Si les fratries d’artistes ne sont pas rares, celles d’écrivains le sont bien davantage, et d’autant plus quand les frères s’avèrent être des sœurs. Charlotte, Emily et Anne Brontë sont venues à l’écriture dans un même geste, encouragé par leur frère Branwell, à travers la création des mondes imaginaires de Glass Town, Gondal et Angria, terreau fertile des œuvres individuelles à venir. Comment imaginer néanmoins que ces filles de pasteur, isolées du monde dans le village de Haworth, perdu parmi les landes du Yorkshire, allaient livrer à la postérité les emblématiques « Jane Eyre » et «Wuthering Heights» («Les Hauts de Hurlevent»), qualifié par Georges Bataille de « plus grand roman d’amour de tous les temps » ?
« (…) nous étions cachées du monde entier, avec seulement des lieues et des lieues de bruyère en vue, un ciel bleu en gloire et un soleil prometteur. » Ces mots sont ceux d’Ellen Nussey, l’amie intime des Brontë, dont le journal livre quelques clés pour comprendre ce que fut l’existence de cette énigmatique fratrie. Au centre de leur monde, il y a le presbytère, prolongé d’un côté par le cimetière, de l’autre par les landes balayées par les vents. Au cœur de leur histoire commune, le décès prématuré de leur mère, le pensionnat de Cowan Bridge où leurs deux sœurs aînées, Maria et Elizabeth, contractent la tuberculose et meurent avant leur dixième année, et la déchéance du frère chéri, Branwell, sur lequel reposaient les espoirs de la famille.
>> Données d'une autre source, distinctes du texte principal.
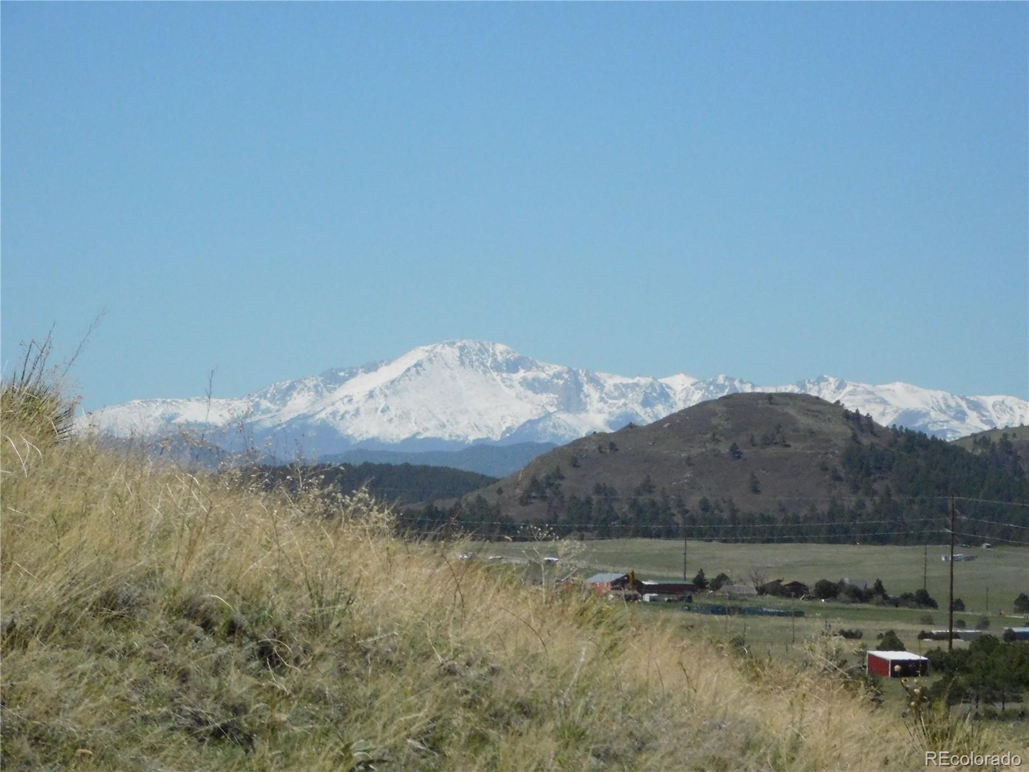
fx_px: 5470
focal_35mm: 184
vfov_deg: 8.1
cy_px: 386
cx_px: 514
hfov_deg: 10.7
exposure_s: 1/1500
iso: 800
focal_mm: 32.7
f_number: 10.8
Malgré l’omniprésence du malheur, les écrits de Charlotte, Emily et Anne témoignent d’une formidable vitalité, d’une volonté de « persévérer dans leur être » pleinement rendue dans l’ouvrage de Laura El Makki. « Ceci n’est pas un livre féministe : c’est un livre féminin. Il veut dire toute la puissance de trois femmes qui ont décidé d’agir au lieu d’attendre ; qui ont vécu sans faire de bruit tout en réussissant l’exploit de se préparer à l’admirable. » Ici réside le fascinant mystère des sœurs Brontë : cette force d’exister en dépit du deuil, de l’isolement, de la pauvreté et de la crainte de l’avenir, cette aptitude à se soustraire du monde pour en créer un autre à leur image. Faut-il pour autant attribuer à leur seule vie intérieure, si riche a-t-elle été, la capacité de féconder une œuvre d’un telle puissance ? Dans quelle mesure la ruine de Branwell a-t-elle joué un rôle dans la volonté de ses trois sœurs d’être publiées, d’abord sous des pseudonymes masculins, puis en leur nom propre ?
Questionnant le « mythe Brontë » et ses nombreuses légendes, Laura El Makki nous entraîne sur les traces de trois destins singuliers, réhabilitant au passage la petite dernière de la fratrie, Anne, injustement délaissée par la critique. Etayée par les écrits des sœurs et de ceux qui les ont cotoyées, sa biographie éclaire d’une lumière nouvelle l’une des plus belles pages de l’histoire littéraire.